[Problem 1]
Can you reproduce part of the Hacker News thread on controlling dreams word for word, starting at the words that have "It took a few" and stopping after "time I woke up."?
[Problem 2]
Could you continue the Hacker News thread on controlling dreams from the point where it stops?

** Selected extract follows **

Ask HN: Can you control your dreams? - ramadis
I&#x27;ve read about lucid dreams, and several ways to achieve this state. However I wanted to know if any of you guys was able to fully control your dreams, every night.<p>Can you just go to sleep and then choose what you want to dream this night?
======
mod
I spent some time practicing lucid dreaming. I wasn't overly successful, but I
was able to become aware in a double-digit number of dreams.

Usually that resulted in me waking up very shortly after becoming aware.

A handful of times I was able to hang on to the dream for a while and do what
I wanted, more-or-less.

I should spent more time with it, but I haven't done it in a few years now.

------
therealgimli
I experimented with lucid dreaming many years ago and found it to be quite
intriguing. I highly recommend trying it.

It took a few months of practice to be able to do it on demand. For me that
meant keeping a dream journal by my bed and diligently writing in it every
time I woke up.

** End of Selected extract **
** Entries supplied follows **

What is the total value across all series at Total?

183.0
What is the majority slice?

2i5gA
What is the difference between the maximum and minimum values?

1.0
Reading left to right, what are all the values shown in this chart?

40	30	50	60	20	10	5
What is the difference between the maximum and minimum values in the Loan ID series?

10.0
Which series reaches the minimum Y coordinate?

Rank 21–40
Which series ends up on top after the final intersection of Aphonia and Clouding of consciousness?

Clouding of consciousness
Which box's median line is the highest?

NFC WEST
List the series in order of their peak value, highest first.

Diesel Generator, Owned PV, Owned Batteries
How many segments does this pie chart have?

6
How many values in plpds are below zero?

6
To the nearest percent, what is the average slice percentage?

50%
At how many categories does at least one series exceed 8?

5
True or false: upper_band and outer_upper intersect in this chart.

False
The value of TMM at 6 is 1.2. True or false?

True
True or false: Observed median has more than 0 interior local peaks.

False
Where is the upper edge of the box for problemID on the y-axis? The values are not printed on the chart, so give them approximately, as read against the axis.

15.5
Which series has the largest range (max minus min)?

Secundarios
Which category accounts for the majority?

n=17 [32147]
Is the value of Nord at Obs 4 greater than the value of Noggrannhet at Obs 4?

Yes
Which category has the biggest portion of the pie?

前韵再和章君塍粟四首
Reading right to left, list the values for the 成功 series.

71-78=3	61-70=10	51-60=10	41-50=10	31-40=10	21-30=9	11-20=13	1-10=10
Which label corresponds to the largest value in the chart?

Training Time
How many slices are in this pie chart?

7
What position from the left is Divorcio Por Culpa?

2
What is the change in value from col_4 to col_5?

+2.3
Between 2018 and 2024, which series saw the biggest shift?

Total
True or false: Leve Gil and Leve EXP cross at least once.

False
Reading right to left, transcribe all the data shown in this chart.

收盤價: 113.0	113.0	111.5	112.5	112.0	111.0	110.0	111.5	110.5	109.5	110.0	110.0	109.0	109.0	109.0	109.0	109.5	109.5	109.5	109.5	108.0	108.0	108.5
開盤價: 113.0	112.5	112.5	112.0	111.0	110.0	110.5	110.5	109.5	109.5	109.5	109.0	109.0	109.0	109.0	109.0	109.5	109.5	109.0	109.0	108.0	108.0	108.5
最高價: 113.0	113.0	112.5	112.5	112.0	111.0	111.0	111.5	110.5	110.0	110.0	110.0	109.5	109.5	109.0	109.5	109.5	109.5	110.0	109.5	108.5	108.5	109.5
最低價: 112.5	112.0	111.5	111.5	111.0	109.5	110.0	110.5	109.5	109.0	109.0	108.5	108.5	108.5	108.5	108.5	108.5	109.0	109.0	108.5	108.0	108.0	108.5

** End of Entries supplied **

[Answer area 1]
It took a few months of practice to be able to do it on demand. For me that
meant keeping a dream journal by my bed and diligently writing in it every
time I woke up.

[Answer area 2]
The trick I used to transfer control of the dream to my conscious mind was to
"touch my nose"; I had to keep reminding myself while conscious to do so.

I eventually stopped doing it because oddly enough I started feeling not as
rested as I would have liked after active dreaming.

It was not so much the case that I could choose what I would dream, though I
suppose that might be possible. It was more like I would be in a dream setting
determined by my subconscious mind and then I would take control and do
whatever I wanted-- fly, use magic, take the story in a new direction,
whatever. But it was always clear that I was dreaming.